DoubleClick Inc. announced the release of its Cross Media Ad Spending report commissioned in conjunction with Nielsen//NetRatings. The study was designed to gain a complete picture of the relative growth of ad spending by media and key industry segments over the last five years.

The study supports the drop all media have seen in ad spending with the recession. More specifically, the data found that by specific categories of advertising, magazines and online advertising have been particularly hard hit.

Online ad dollars have followed in categories transformed by the Internet The adoption of the online medium has caused some of the most dramatic media consumption and purchasing shifts over the past few years and ad dollars have followed in categories where the purchase process has been transformed by the unique capabilities of the Internet:

* Employment Services
This sector has largely shifted online, where they have allocated over 41% of their $28 million first quarter 2002 advertising expenditures, causing an impact on local newspapers.

* Computers, Office Equipment & Stationary
This sector now devotes nearly 16% of their advertising online, selling directly to known users of their products, primarily impacting magazines.

* Publishing & Media
This sector uses the Internet to attract new users to their sites and devoted 15.5% of their total first quarter 2002 spend of $479 million to online advertising.

* Retailers
This sector has discovered an entirely new business & buying channel in ecommerce and spent nearly 15% of their total spend of $3 billion+ online in first quarter 2002.

* Travel, Hotels & Resorts
These companies have been able to increase profits by cutting out the agents and connecting directly with consumers online. They have spent 12% of their $788 million online in first quarter 2002.

Television ad spend has recovered quicker than any other media With more than half of ad expenditures, 55% in 2001, spot and network television together maintain the primary share of advertising spending, even though its growth has flattened out over the past few years.
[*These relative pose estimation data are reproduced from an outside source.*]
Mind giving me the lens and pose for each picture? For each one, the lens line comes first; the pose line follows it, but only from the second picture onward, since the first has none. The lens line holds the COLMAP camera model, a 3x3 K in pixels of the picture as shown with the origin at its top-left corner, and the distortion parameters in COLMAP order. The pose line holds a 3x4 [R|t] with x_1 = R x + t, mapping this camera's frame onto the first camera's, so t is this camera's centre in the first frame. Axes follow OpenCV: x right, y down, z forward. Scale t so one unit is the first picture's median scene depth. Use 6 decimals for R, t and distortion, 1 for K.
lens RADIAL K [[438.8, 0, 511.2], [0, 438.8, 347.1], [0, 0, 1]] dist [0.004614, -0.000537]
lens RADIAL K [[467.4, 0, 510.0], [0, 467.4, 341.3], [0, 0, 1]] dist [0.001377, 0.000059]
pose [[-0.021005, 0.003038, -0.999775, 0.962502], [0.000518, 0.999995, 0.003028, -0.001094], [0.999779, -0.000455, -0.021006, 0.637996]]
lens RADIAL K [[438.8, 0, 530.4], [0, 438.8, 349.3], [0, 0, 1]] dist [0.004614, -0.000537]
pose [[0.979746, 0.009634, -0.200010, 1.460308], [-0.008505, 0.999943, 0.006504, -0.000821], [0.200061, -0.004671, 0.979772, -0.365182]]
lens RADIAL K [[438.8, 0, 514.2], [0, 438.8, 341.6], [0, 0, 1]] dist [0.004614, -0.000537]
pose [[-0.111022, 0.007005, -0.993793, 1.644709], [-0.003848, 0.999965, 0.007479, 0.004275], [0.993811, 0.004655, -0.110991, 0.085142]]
In some categories it has gained share, particularly from magazines, as in a recession environment, advertisers have sought efficient mass audience reach. In fact, most of the advertising growth over the last year has come from local TV news with an increase of over 9%, Hispanic TV with nearly 7%, and Network TV with nearly 6%.

Furthermore, the data shows that newspapers are second to television in terms of ad spending in the media mix, but have seen ad spending decline since mid 2000. This decline has primarily affected local newspapers, which have seen some of the biggest swings in ad spending over the last five years. They experienced the highs of the tight job market and increased classified ad spending and are now going through the low.
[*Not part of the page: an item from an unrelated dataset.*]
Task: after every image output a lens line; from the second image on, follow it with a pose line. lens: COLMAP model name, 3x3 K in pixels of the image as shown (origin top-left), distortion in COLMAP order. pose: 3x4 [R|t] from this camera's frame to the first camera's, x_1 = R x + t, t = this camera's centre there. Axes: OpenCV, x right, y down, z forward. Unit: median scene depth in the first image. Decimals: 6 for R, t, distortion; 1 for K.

“Conventional wisdom has it that most advertising spending has been one or two percent of the total online advertising budget, but according to these results, the reality is that some key categories are actually spending much more significant portions of their advertising budgets online,” said Doug Knopper, Vice President and General Manager, Online Advertising Solutions, DoubleClick. “The Internet has surpassed other traditional media such as radio and outdoor and is gaining this share from categories where online has become a material purchase or information channel such as retail, travel and employment services.”